Standardizing and Sharing Tools
What are LLM tools?
Imagine you want to build a financial chatbot. For a good chatbot, it is not enough to just generate convincing text, you might also want it to be able to fetch recent financial information or do calculations. While LLM can only generate text, their text output can be used as input to external code, which does some useful action. This external code is called a "function" or a "tool".
Different companies use slightly different language and implementations for this same idea: OpenAI uses the term "function calling" when text input for a single function is produced and the term "tool use" when an LLM assistant has some autonomy to produce text input for one out of several functions; Anthropic primarily uses the term "tool use" (and function calling as a synonym); similar to Mistral; similar to open-source inference engines like TGI or vLLM, which have converged on OpenAI's API specification. (Note that these APIs all follow the JsonAgent paradigm, which is slightly different to the CodeAgent paradigm)
Main components of tools
LLM tools have the following main components:
- A textual description of the tool, including its inputs and outputs. This description is passed to the LLM's prompt, to enable it to produce text outputs that fit to the tool's description. For closed-source LLM, this integration of the tool description into the prompt is hidden.
- Code that implements the tool. For example a simple Python function taking a search query text as input, does an API call, and returns ranked search results as output.
- A compute environment in which the tool's code is executed. This can e.g. be your local computers' development environment, or docker container running on a cloud CPU.
Current formats for sharing tools
The tutorials of LLM API providers format tools either as Python dictionaries or JSON strings (OpenAI, Anthropic, Mistral, TGI, vLLM), which are integrated into example scripts.
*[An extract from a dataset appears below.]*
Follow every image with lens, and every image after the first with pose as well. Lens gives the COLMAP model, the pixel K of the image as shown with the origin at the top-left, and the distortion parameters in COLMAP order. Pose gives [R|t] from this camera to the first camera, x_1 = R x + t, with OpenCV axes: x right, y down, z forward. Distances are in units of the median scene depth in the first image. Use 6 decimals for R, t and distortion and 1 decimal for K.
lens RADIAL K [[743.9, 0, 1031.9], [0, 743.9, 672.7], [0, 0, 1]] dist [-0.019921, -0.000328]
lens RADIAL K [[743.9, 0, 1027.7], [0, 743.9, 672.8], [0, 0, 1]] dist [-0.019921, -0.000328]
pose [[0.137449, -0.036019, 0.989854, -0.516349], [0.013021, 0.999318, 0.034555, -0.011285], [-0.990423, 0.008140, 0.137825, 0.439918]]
LLM agent libraries all have their own implementations of tools for their library: LangChain Tools, LangChain Community Tools or Agent Toolkits (docs); LlamaHub (docs, docs); CrewAI Tools (docs, including wrapper for using LangChain and LlamaHub tools); AutoGen (docs, including a LangChain tool wrapper); Transformers Agents etc.
As all of these libraries and their tool collections are hosten on GitHub, GitHub has indirectly become the main platform for sharing LLM tools today, although it has not been designed for this purpose.
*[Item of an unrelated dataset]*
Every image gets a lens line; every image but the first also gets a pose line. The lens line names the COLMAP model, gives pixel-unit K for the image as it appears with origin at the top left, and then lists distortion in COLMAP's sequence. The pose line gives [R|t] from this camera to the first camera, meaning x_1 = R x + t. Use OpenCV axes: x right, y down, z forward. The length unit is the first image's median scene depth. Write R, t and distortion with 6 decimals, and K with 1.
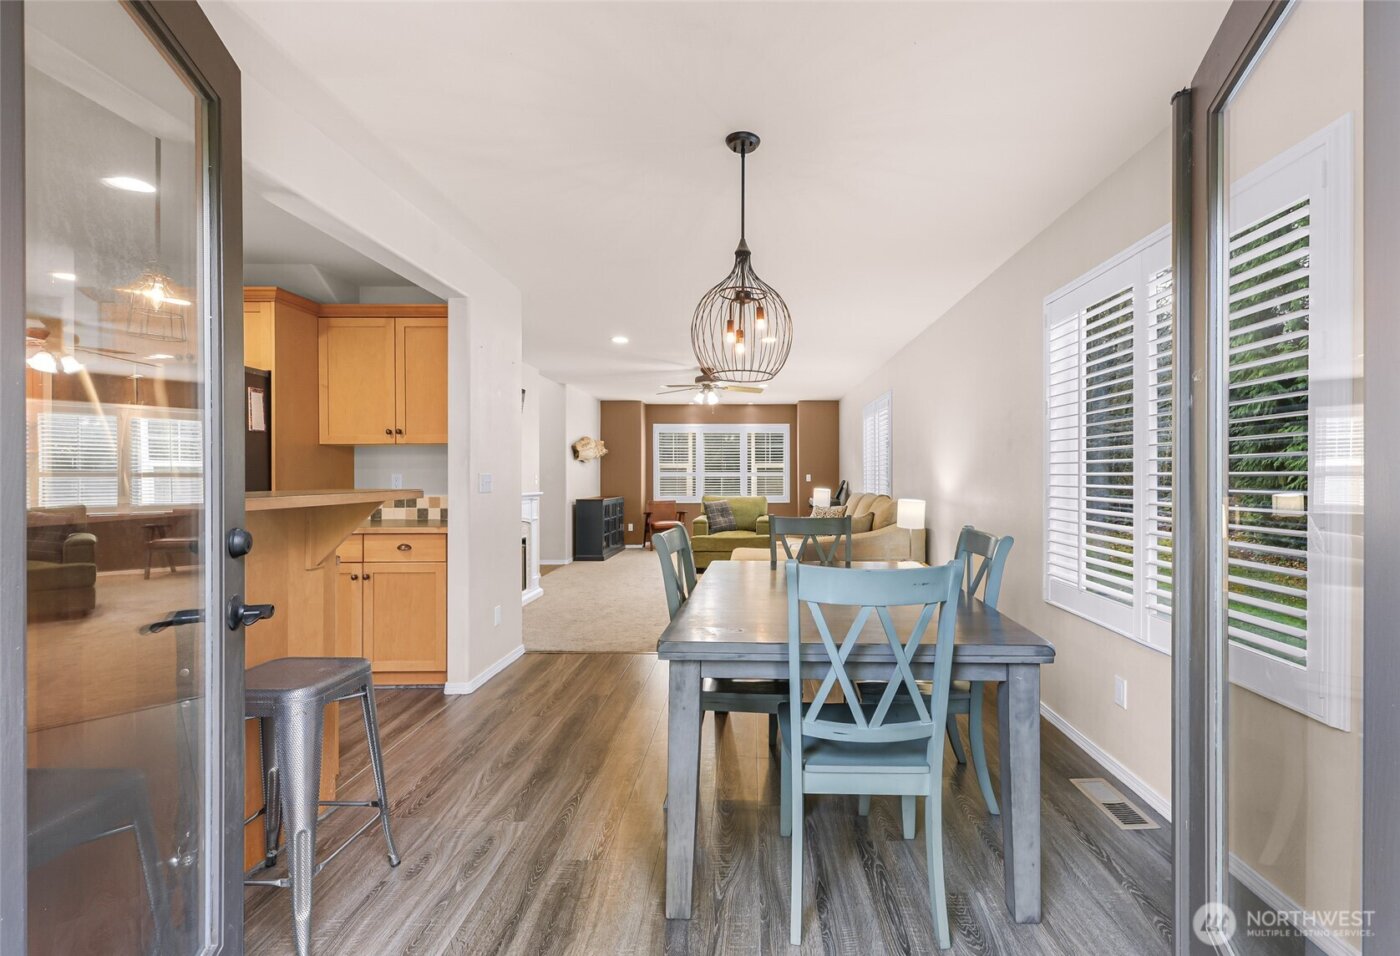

The main standardizing force for LLM tools are the API specifications and the expected JSON input format of LLM API providers. As OpenAI is the main standard setter, most libraries are compatible with the JSON input format specified in the OpenAI function/tool calling guide and docs. In the field of agents, this has lead to the json agent paradigm. (Note that this requirement of LLM API compatibility is unnecessary in the code agent paradigm, where the LLM writes executable code itself, instead of only writing the structured input for existing code.)
Reflections on the best formats for standardizing tools
The most elegant and universal way of creating a tool is probably a .py file with a function and a doc string (used e.g. by CrewAI, AutoGen, LangChain and Transformers Agents). This combines the executable function code with the textual description of the tool via the doc string in an standardized way.
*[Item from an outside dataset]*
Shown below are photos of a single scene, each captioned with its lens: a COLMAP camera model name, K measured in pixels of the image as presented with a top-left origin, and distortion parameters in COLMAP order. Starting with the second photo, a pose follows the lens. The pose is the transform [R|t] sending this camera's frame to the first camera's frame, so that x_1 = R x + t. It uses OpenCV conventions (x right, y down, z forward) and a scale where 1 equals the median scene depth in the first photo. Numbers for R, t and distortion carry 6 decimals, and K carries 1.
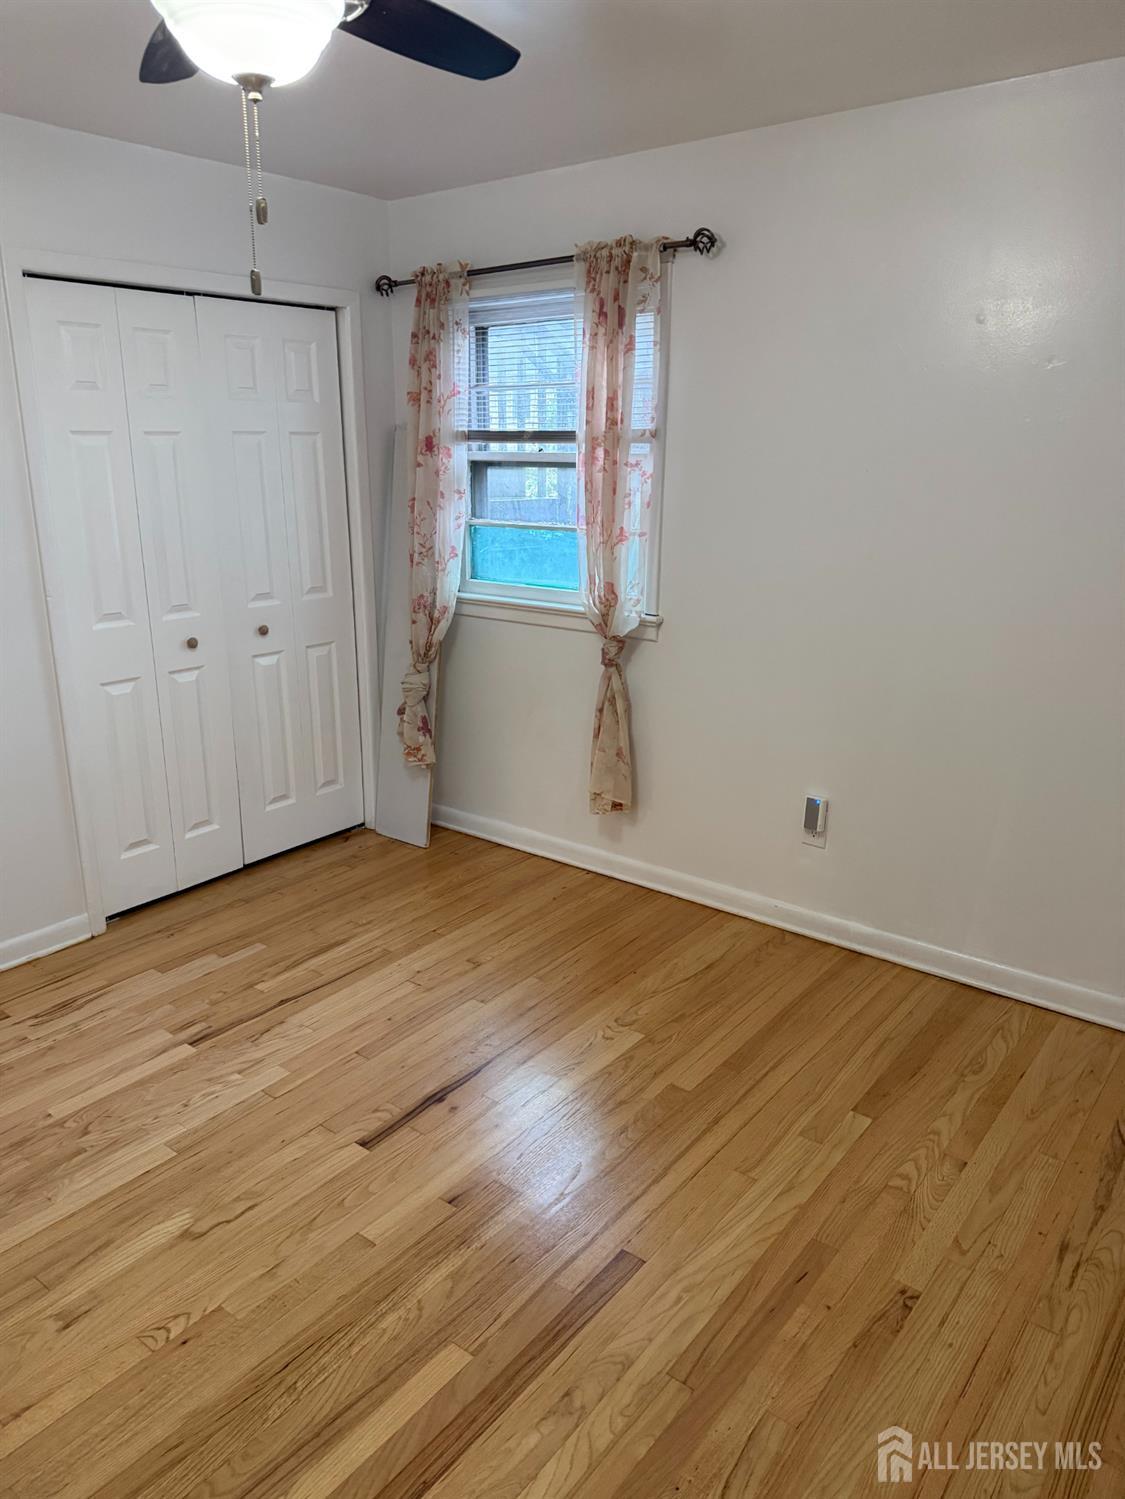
lens RADIAL K [[1075.6, 0, 562.5], [0, 1075.6, 749.5], [0, 0, 1]] dist [0.005111, -0.001473]
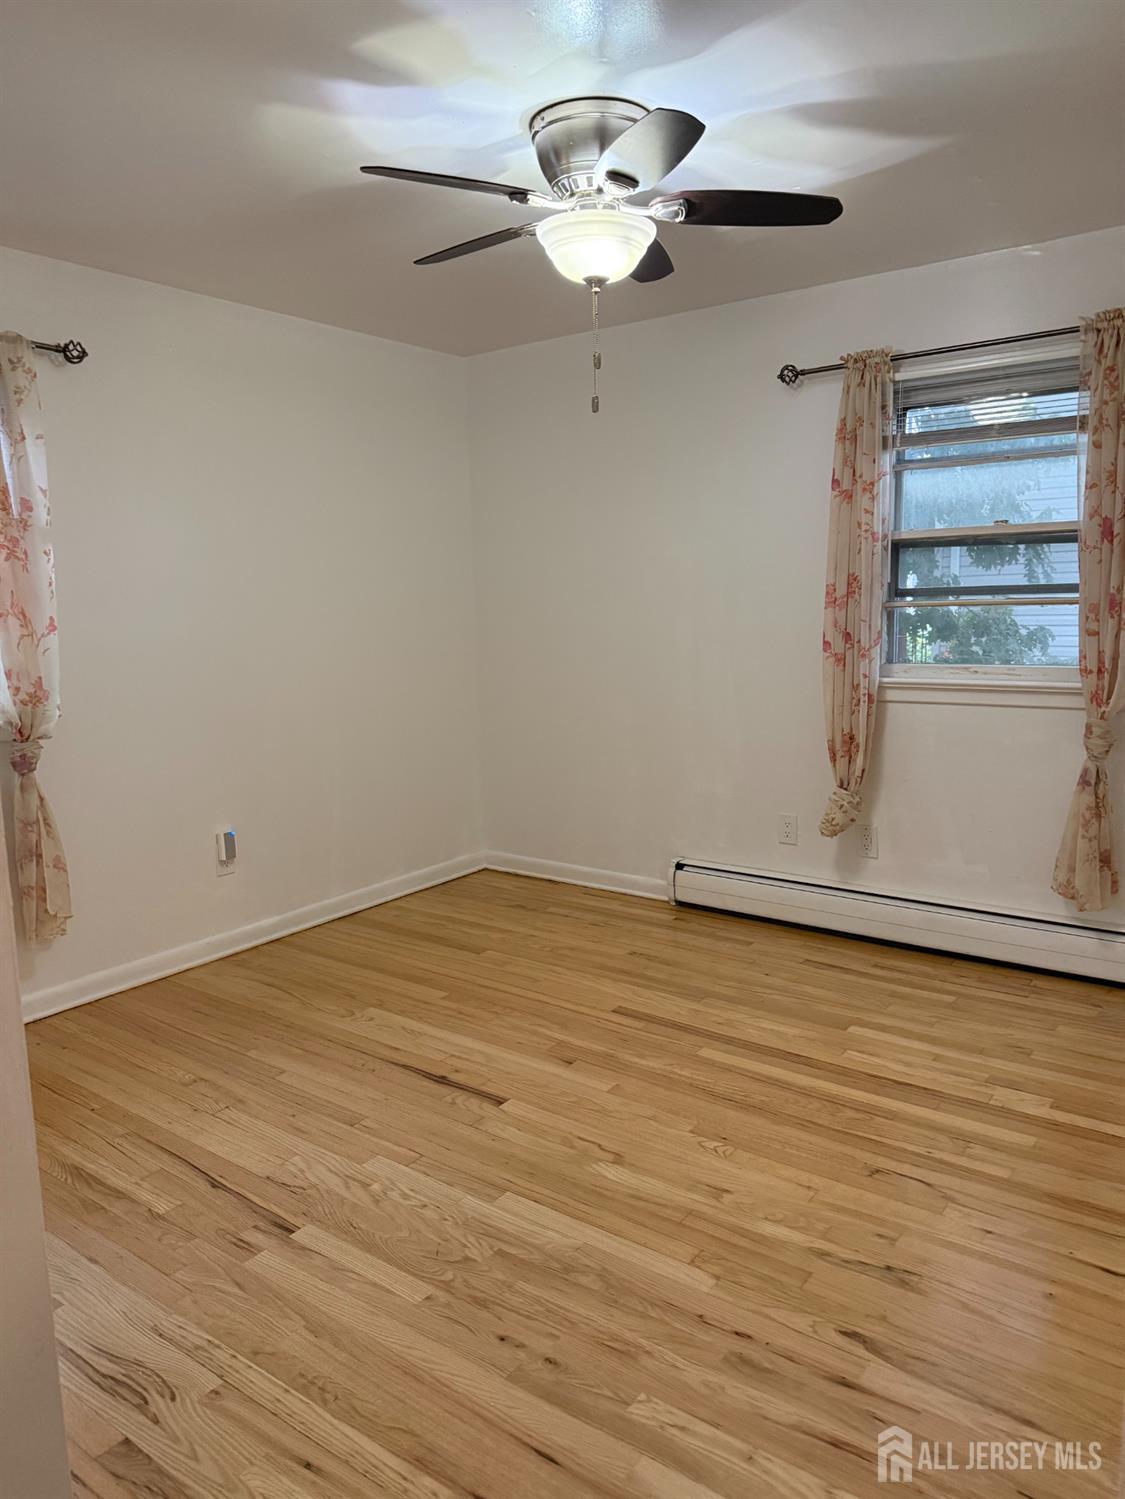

For JsonAgents, the function's docstring can be parsed to construct the expected input for the LLM API and the API then resturns the required inputs for the .py file. For CodeAgents, the function can directly be passed to the LLM's prompt and the .py file is directly executable.
Alternatively, tools could be shared as .json files, but this would decouple the tool's description (in the .json file) from its code (e.g. in a .py file)
Current implementation in transformers.agents
transformers.agents
currently has Tool.push_to_hub which pushes tools to the hub as a Space. Some tools & prompts have been stored like this here on the Hub. This makes sense if users want a hosted tool with compute. The modularity and interoperability of this approach, however, can probably be improved. Tools as single functions in .py files would be independent units that can be reuse more easily by others and would be more interoperable with other libraries.